[ExI] Maximum biological lifespan
BillK
pharos at gmail.com
Fri Aug 12 09:37:45 UTC 2016
On 12 August 2016 at 07:54, Anders Sandberg wrote:
> Given how evolution works, multicellular organisms are likely but not
> guaranteed to age - once they have reproduced their importance to the
> eventual success to their genotype goes down drastically, so evolution does
> not prevent accumulation of mutations that mess them up later (=ageing). But
> as demonstrated by lobsters and some other organisms (sturgeon?) there is no
> reason why ageing might not occasionally fail to develop. Of course, the
> actual lifespan of non-ageing organisms is often more dominated by being
> killed by predators, accidents and disease: getting old enough to age
> significantly is a rare occurrence in nature.
>
> So, no, there is no inherent maximum beyond the survival of the ecological
> niche the being lives in.
>
By Coincidence -
Greenland Sharks Are the Longest-Living Vertebrates
10 August 2016
<http://www.aaas.org/news/greenland-sharks-are-longest-living-vertebrates>
Quotes:
Greenland sharks enjoy the longest lives of vertebrates on Earth, a
new study reports.
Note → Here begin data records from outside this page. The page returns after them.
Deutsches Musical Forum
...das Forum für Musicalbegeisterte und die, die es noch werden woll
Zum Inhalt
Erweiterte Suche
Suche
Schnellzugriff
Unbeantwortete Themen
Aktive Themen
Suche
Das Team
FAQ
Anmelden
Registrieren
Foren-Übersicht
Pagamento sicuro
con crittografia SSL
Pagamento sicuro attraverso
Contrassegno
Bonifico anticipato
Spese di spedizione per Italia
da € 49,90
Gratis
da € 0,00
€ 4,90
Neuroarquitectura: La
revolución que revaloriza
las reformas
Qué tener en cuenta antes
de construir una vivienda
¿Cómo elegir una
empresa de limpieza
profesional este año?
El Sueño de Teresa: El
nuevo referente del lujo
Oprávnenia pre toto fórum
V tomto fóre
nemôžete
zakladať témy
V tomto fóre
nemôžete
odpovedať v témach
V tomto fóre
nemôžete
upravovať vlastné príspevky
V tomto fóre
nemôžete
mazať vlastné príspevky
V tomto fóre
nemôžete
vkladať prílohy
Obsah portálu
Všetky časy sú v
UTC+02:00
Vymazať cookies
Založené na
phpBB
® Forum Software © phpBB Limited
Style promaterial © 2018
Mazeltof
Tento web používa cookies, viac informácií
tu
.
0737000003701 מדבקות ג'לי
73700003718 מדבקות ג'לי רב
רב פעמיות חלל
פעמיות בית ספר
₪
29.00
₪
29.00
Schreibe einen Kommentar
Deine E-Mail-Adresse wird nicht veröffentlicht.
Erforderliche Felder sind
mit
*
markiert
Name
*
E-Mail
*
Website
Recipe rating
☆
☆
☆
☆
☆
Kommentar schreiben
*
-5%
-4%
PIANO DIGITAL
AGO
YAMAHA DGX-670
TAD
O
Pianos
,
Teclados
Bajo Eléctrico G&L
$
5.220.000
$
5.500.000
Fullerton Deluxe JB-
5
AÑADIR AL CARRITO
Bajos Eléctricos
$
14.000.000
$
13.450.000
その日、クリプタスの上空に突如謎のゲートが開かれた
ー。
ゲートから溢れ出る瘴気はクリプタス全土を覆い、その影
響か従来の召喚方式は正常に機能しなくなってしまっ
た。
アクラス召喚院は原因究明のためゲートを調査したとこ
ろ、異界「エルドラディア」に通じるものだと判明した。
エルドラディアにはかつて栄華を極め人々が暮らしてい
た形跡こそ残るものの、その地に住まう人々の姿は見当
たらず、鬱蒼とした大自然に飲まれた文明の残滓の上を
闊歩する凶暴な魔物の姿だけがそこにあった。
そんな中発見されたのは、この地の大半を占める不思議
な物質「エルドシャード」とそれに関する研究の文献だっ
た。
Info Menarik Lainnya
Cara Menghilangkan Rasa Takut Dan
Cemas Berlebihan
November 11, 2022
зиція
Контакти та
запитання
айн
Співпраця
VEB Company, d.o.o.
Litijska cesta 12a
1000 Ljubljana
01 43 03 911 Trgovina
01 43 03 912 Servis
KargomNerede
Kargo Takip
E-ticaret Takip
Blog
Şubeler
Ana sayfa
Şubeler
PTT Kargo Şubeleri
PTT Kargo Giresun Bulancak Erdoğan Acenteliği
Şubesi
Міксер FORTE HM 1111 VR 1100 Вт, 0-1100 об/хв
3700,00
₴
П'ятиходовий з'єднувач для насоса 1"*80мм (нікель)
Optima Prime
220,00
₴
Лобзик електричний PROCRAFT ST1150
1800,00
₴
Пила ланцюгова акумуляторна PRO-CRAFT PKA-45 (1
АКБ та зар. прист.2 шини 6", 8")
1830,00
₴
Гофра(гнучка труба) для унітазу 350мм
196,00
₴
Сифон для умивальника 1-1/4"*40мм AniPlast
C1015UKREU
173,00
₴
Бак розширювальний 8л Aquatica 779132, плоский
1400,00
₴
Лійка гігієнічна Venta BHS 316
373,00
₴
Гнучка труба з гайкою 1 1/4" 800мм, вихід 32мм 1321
The results, published in the 12 August issue of
Science, suggest the sharks can live for nearly three hundred years,
and they reach sexual maturity at 150 years old.
---------
The previous record holder for the longest-living vertebrate was an
Aldabra giant tortoise named Adwaita, estimated to have lived until
the ripe age of 255. In the oceans, the bowhead whale is estimated to
live about 211 years. Among invertebrates, the ocean quahog Arctica
islandica, a North Atlantic clam, may live as long as 507 years.
-------
So long life seems to be linked to slow growth.